Besides government losing revenue, the Ghana Revenue Authority and Customs Excise and Preventive Service under it must invest extra resources to fight the influx. The draconian laws and charges have not achieved the intent of reducing tobacco use but instead fuelled illicit trade, depriving government of revenue and posing serious health risks to consumers.

While high import duties may seem like a straightforward way to increase government revenue, the reality is more complex. As businesses scale back operations or relocate, the tax base shrinks. Additionally, reduced economic activity due to the higher cost of doing business can lead to lower overall tax collection.

The thriving black market, particularly for tobacco products, further erodes potential government revenue. It is estimated that the country loses millions of cedis annually to illicit tobacco trade.

The reduction in port traffic due to high import duties has a domino-effect on the economy. Ports are significant employment hubs, and a decrease in port activity leads to job losses not only in logistics but also related sectors such as transportation, warehousing and retail. For example, Port Tema has seen fluctuations in activity due to varying import duties – affecting local employment and economic stability.

Additionally, high import duties can lead to lower tax revenues for governments. When businesses relocate or smuggling increases, government loses out on legitimate tax revenue, which can strain public finances and reduce funds available for critical infrastructure and social services.

The current import duty regime requires urgent reassessment. A more balanced approach is needed; one that considers the needs of domestic industries, consumers and the nation’s overall economic health. A phased reduction in duties, especially on essential goods, could ease the burden on consumers and businesses.

Exempting critical sectors like healthcare and certain food items could improve affordability and access. It is equally important to crack down on the black market, particularly for tobacco, to protect consumers and ensure legitimate businesses can compete.
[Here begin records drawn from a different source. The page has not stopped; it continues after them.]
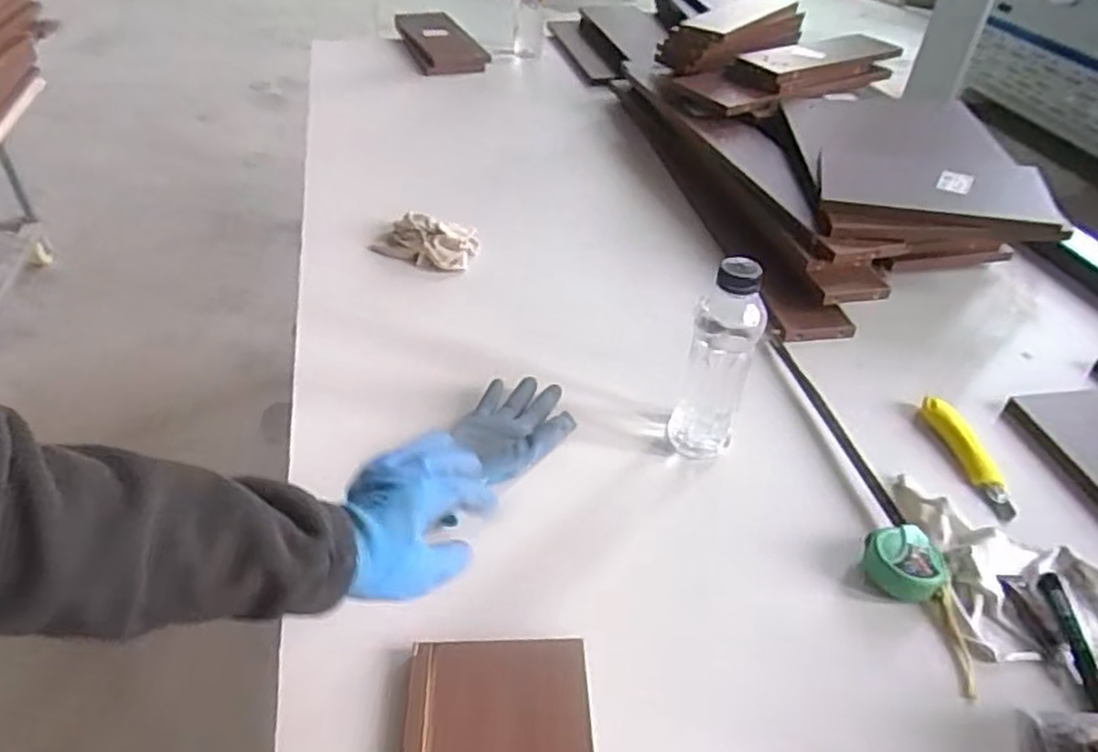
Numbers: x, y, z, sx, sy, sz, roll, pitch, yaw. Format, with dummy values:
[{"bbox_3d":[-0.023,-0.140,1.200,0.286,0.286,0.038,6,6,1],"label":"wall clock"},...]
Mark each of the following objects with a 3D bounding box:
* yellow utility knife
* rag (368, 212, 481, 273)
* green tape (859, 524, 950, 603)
[{"bbox_3d":[0.463,0.083,0.806,0.023,0.030,0.158,-6,52,-13],"label":"yellow utility knife"},{"bbox_3d":[-0.180,-0.201,1.076,0.149,0.055,0.088,16,42,14],"label":"rag"},{"bbox_3d":[0.332,0.172,0.677,0.069,0.037,0.066,2,41,-2],"label":"green tape"}]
To revitalise the domestic trade sector, it is important to initiate a complete review of the import duty structure to align it with regional and international standards. By reducing these barriers, the economy can attract businesses, increase trade and stimulate economic growth.

Managers of the economy must strive to create an environment where local industries can thrive without excessively burdening consumers and stifling broader economic growth. It’s a delicate balance, but one that Ghana must achieve to secure its economic future.